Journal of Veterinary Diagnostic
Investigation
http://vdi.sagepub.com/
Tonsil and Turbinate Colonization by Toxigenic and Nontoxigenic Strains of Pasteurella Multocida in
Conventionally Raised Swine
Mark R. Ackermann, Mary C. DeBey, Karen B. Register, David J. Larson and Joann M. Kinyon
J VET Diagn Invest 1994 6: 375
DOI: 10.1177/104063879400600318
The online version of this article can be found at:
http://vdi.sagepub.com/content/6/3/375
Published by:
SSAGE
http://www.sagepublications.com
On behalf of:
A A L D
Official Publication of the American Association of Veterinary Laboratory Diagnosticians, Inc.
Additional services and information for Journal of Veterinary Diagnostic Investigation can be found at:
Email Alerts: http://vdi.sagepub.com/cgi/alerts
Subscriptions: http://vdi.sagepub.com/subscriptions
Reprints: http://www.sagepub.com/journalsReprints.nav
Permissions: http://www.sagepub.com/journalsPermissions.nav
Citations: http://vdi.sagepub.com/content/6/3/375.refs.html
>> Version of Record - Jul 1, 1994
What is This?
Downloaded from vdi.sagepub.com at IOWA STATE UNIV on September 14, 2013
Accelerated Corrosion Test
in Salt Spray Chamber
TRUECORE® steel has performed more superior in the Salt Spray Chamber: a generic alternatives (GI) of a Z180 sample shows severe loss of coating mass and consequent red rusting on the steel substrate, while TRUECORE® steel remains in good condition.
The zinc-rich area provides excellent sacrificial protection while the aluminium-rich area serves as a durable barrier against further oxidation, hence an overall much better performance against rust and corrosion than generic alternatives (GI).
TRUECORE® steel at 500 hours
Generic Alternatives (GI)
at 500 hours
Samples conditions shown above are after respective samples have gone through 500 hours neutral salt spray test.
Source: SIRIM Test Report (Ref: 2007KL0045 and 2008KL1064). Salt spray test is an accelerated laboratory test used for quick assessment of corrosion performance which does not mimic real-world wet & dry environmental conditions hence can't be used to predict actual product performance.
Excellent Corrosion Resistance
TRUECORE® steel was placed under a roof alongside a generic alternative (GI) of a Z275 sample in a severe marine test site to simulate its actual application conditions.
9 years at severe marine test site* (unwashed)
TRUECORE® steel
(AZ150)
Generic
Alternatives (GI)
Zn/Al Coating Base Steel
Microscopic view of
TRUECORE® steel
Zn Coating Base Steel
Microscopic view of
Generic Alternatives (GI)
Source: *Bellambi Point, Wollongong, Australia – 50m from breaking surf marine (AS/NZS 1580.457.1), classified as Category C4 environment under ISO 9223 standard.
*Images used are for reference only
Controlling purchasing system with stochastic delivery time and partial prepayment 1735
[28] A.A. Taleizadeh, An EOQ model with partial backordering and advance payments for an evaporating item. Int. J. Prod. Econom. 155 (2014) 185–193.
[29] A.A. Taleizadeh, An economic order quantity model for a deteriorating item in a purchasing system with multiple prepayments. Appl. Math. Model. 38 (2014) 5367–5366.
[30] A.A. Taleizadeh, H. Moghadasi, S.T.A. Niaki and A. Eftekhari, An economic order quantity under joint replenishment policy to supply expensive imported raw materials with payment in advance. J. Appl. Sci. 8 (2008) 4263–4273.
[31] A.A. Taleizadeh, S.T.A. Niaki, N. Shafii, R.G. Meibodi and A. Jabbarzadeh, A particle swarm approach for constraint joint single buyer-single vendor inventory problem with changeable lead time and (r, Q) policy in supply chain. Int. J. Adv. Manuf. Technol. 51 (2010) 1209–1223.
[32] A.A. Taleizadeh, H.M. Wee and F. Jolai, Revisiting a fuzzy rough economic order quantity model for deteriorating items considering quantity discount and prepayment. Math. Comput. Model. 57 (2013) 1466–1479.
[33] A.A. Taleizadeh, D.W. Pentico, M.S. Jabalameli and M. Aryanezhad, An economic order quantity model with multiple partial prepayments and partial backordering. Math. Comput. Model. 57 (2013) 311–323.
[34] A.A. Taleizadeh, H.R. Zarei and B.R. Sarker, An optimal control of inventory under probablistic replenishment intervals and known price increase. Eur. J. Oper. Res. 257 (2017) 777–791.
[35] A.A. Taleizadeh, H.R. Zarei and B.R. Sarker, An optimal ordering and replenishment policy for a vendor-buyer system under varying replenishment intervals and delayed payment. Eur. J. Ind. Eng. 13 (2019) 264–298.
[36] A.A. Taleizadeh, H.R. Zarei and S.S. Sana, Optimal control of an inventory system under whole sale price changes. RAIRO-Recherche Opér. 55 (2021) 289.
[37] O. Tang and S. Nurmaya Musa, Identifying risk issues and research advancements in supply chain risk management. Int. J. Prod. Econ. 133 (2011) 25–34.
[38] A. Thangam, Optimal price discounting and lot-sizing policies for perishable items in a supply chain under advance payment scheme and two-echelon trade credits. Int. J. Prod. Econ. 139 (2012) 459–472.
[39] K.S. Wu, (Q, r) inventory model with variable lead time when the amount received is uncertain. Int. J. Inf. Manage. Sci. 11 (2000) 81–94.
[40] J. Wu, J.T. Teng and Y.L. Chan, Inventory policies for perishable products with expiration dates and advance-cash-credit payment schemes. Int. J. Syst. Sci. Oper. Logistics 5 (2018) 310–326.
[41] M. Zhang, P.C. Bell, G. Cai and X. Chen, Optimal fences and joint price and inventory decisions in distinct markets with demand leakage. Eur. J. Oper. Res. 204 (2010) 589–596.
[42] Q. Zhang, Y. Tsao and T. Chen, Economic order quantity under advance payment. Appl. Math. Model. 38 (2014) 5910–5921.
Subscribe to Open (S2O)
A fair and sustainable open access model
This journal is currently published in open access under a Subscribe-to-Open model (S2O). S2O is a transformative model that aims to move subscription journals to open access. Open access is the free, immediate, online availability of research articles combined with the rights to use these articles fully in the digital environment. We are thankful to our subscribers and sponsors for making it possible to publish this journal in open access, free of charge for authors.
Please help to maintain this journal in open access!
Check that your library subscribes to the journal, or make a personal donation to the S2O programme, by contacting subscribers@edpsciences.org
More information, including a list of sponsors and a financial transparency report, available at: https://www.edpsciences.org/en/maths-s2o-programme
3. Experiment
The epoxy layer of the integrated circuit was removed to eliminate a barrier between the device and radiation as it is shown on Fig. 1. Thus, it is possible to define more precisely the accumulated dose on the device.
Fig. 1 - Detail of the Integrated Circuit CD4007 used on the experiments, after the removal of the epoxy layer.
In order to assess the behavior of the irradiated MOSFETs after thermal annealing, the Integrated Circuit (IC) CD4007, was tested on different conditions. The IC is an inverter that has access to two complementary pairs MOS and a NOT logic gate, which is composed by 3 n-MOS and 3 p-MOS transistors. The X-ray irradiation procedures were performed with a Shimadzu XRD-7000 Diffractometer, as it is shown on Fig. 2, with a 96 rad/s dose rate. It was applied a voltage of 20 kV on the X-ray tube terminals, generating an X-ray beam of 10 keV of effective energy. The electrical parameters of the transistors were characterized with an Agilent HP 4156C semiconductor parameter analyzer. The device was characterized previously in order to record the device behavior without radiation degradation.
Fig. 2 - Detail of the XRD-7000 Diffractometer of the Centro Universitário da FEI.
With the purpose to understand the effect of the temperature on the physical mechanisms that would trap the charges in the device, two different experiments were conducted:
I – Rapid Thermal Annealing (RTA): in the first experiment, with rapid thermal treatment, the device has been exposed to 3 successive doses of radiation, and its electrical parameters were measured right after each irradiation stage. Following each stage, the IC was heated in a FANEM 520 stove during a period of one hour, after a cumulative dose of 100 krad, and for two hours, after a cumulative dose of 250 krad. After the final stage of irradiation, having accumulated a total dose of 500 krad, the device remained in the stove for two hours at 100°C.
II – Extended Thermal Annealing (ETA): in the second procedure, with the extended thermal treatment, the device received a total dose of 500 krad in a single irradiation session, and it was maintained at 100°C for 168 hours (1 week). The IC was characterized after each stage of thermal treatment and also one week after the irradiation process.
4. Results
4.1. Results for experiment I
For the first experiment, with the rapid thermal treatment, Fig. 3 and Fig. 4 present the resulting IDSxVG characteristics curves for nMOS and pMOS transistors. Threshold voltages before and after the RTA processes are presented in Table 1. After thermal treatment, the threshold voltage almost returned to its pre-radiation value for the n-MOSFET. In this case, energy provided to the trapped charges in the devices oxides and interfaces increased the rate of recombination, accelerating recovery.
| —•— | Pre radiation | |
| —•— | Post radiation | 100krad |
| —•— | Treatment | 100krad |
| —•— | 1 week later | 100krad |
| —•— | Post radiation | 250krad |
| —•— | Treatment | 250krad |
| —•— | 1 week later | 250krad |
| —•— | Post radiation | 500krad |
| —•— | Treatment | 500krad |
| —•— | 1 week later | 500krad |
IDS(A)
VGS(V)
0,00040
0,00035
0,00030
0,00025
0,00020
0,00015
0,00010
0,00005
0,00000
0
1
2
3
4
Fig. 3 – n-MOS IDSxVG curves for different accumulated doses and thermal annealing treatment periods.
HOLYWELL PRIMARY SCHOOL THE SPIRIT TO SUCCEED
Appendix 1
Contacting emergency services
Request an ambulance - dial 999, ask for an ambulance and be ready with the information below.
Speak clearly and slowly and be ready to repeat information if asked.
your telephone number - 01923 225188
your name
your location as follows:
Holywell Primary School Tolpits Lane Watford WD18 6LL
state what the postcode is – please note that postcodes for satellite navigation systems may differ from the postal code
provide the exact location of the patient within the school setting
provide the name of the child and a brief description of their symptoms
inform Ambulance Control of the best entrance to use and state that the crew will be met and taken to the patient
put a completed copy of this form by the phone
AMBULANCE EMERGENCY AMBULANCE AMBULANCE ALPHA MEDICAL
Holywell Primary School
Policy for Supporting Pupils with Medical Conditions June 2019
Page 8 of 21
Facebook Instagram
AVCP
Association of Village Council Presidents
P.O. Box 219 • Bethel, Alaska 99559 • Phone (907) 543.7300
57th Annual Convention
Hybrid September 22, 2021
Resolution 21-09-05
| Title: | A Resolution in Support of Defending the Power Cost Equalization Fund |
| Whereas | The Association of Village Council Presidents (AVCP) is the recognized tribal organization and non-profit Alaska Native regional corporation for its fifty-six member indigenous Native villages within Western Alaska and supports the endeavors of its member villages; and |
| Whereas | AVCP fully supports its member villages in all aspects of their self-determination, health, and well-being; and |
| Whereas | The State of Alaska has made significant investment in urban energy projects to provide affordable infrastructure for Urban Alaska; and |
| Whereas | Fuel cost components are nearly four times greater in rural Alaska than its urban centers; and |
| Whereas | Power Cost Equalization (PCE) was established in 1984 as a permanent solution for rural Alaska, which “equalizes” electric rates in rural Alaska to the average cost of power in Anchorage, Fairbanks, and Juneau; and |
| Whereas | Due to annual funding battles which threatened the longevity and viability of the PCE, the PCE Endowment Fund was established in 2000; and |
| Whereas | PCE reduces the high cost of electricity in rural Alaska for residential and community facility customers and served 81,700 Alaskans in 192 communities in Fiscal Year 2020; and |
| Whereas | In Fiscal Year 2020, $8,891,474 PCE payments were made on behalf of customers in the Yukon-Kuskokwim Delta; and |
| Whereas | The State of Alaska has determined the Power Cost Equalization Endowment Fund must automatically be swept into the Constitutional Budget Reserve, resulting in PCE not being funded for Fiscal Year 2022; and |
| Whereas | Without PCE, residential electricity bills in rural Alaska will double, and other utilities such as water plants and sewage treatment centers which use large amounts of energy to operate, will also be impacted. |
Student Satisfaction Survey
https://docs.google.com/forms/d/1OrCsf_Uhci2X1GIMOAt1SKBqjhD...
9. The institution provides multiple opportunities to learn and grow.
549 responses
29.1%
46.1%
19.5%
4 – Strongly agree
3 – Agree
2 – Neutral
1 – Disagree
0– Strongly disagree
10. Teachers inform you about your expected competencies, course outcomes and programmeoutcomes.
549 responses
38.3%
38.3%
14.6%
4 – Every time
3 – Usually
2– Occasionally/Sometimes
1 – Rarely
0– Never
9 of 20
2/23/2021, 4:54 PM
..........
**What you will do:** Each line of the listing that includes the word "made" should be copied out.

**Answer to this exercise:**
| Whereas | The State of Alaska has made significant investment in urban energy projects to provide affordable infrastructure for Urban Alaska; and |
| Whereas | In Fiscal Year 2020, $8,891,474 PCE payments were made on behalf of customers in the Yukon-Kuskokwim Delta; and |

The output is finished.